-- EXERCISE TEXT follows --

This week has been a productive one. I’ve made a lot of small GUI enhancements and did some work on PDF input as well. All of these changes have not made it into trunk yet. This is mainly because Kovid has been away this week.
I’ve added auto complete to a number of the input control on the GUI. Authors, Publisher, and Tags all auto complete pretty much everywhere now. The Tags will even auto complete in the table view in the main window. However, Authors, Series and Publisher do not auto complete in the main windows as of yet.
I’ve also been working with the GUI’s search. ISBN, Rating, Cover fields are all included in the default search. They are also search field identifiers. Meaning you can do isbn:123 to search just isbn numbers. Searching for empty and filled fields has been implemented as well. Use field:false and field:true respectively.
PDF input, either is or last week, got the ability to specify an unwrap factor for unwrapping lines. Previously this was a fixed value. Now it can be changed by the user. I have some ideas to enhance this further but I’m not going to to into detail because they may not materialize. Use the option –unwrap-factor with a decimal value 0 - 1. It is used by the regular expression that determines the minimum line length required for unwrapping.

-- EXERCISE TEXT concluded --
-- DATA follows --

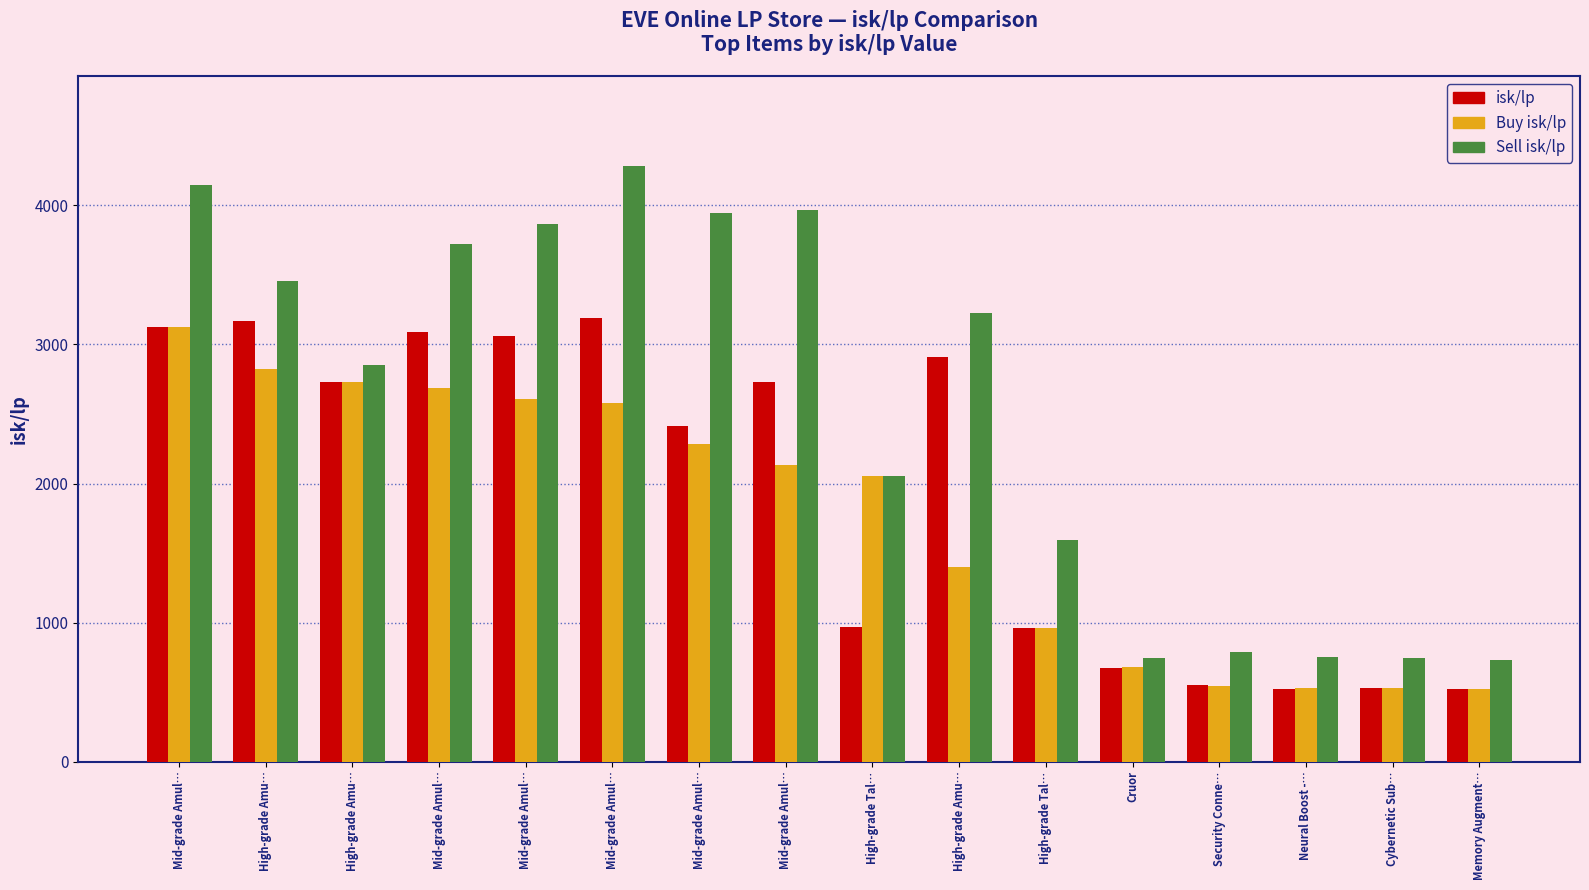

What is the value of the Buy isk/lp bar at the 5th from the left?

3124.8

-- DATA concluded --

**CHECK YOUR UNDERSTANDING**
(A) Reproduce the passage in the GUI and PDF input update starting at "I’ve also been" and ending at "required for unwrapping.".
(B) Translate this sentence from the GUI and PDF input update into Spanish: "Searching for empty and filled fields has been implemented as well."
(C) Please continue the GUI and PDF input update from the point where it stops.

**ANSWERS FOR THE EXERCISE**
(A)
I’ve also been working with the GUI’s search. ISBN, Rating, Cover fields are all included in the default search. They are also search field identifiers. Meaning you can do isbn:123 to search just isbn numbers. Searching for empty and filled fields has been implemented as well. Use field:false and field:true respectively.
PDF input, either is or last week, got the ability to specify an unwrap factor for unwrapping lines. Previously this was a fixed value. Now it can be changed by the user. I have some ideas to enhance this further but I’m not going to to into detail because they may not materialize. Use the option –unwrap-factor with a decimal value 0 - 1. It is used by the regular expression that determines the minimum line length required for unwrapping.

(B) También se ha implementado la búsqueda de campos vacíos y llenos.

(C)
PDF input had another highly requested change. The ability to remove headers and footers. However, it’s not as user friendly as I would like. There are four new options in total. –remove-header, –remove-footer, –header-regex, and –footer-regex. If the –remove-* options are used then a regular expression that can be customized by using –*-regex is used to match headers and footers. The header and footer matching happens before all other processing rules. Use the ebook-convert’s –debug-input option to see the HTML that the regex will be matched against.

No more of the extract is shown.